Po prostu w wiekszosci projektow jest tak, ze mozesz zrobic swoja robote szybciej niz inni, wiec zamiast przegladac YT albo pisac na 4p w wątku o OE, klepiesz inne zadania.
Oczywiscie mozesz tez po prostu wziac kolejne taski z tego samego projektu, wszyscy beda happy, a Ty na koniec roku dostaniesz 3,25% podwyzki w ramach uznania, handshake i good job. Wiec niektorzy dochodza do wniosku przez jakis czas pozapierdalac. Uniknac homata chomąta kredytowego i uciec z rat race'u.
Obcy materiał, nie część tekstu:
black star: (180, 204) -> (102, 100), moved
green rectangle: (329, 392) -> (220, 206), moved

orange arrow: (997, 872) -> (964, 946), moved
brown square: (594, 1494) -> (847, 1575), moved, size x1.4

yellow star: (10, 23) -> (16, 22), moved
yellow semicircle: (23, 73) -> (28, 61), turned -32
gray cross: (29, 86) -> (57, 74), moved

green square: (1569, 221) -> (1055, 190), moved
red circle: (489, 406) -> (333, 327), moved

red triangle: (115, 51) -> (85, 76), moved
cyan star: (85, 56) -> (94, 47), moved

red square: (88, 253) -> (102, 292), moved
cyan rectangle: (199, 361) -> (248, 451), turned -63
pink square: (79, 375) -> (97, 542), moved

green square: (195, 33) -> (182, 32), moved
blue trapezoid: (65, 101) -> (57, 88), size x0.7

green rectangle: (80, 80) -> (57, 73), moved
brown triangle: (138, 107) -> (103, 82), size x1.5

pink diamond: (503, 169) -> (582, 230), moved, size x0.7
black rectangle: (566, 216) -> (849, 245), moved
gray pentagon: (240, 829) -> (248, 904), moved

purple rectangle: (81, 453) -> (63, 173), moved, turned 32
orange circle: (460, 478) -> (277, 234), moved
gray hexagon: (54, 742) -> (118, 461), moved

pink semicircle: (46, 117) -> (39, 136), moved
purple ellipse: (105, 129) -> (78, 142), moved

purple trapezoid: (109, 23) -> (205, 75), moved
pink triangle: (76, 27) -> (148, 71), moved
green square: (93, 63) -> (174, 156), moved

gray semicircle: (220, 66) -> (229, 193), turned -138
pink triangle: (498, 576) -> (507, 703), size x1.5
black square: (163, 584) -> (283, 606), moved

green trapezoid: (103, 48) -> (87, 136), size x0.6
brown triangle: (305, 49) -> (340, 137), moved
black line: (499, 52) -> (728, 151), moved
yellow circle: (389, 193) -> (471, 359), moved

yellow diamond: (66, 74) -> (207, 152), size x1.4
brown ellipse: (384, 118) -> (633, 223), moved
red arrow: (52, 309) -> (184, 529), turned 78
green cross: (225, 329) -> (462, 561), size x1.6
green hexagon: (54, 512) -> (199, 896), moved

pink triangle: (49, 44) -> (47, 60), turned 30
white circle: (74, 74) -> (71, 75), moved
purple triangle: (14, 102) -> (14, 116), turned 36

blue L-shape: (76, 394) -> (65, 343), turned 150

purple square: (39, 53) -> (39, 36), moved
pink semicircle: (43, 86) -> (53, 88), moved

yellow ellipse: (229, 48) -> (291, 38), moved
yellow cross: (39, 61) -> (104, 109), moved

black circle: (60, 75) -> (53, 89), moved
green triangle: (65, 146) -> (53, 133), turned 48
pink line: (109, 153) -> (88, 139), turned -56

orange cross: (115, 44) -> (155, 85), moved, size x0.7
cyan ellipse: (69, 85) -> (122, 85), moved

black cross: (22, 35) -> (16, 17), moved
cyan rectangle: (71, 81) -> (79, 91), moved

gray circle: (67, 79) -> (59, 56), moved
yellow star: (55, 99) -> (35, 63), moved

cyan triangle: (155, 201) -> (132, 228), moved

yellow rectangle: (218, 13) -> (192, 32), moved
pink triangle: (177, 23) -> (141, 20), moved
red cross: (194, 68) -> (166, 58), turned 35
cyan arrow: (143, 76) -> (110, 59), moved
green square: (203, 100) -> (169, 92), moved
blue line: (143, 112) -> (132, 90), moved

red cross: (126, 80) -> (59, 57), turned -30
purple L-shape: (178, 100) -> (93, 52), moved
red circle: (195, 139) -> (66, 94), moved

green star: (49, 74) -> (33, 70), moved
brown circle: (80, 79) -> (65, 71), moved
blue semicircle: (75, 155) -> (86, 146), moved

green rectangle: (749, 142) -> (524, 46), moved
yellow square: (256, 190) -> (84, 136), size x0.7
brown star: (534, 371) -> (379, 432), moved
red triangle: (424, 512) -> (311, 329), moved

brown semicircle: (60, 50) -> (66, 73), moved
a moze niektorzy chca po prostu zobaczyc world on fire, dunno

11

Mnie bardziej zastanawia to publiczne chwalenie się tym OE a potem płacz, że trzeba wracać do biura albo odpowiadać co godzinę kierownikowi co się robi i nie mówię o osobach, które rzeczywiście prowadzą działalność dla kilku klientów tylko tych na „etacie”. Nie sądzę, żeby jakakolwiek inna grupa zawodowa tak się sabotowała.

1
jmk napisał(a):

Mnie bardziej zastanawia to publiczne chwalenie się tym OE a potem płacz, że trzeba wracać do biura albo odpowiadać co godzinę kierownikowi co się robi i nie mówię o osobach.

Istnieje bardzo prosty sposób żeby sprawdzić czy twój kontrahent jedzie na OE który działa w 90% JDG... Wystarczy prześledzić numerację faktur ;)

0

@loza_prowizoryczna: nie, ja np bam o to by ważniejsza firma zawsze miała 1 na fakturze ;)

0

Podatnik prowadzi sprzedaż towarów w stosunku do dwóch kontrahentów. W zakresie wystawiania faktur dla jednego z nich przyjął numeracje A/100, A/101, A/102 itd. Natomiast w stosunku faktur wystawianych dla drugiego kontrahenta – numerację B/200, B/201, B/202 itd. Przyjęty sposób numeracji jest prawidłowy oraz zgodny z przepisami prawa.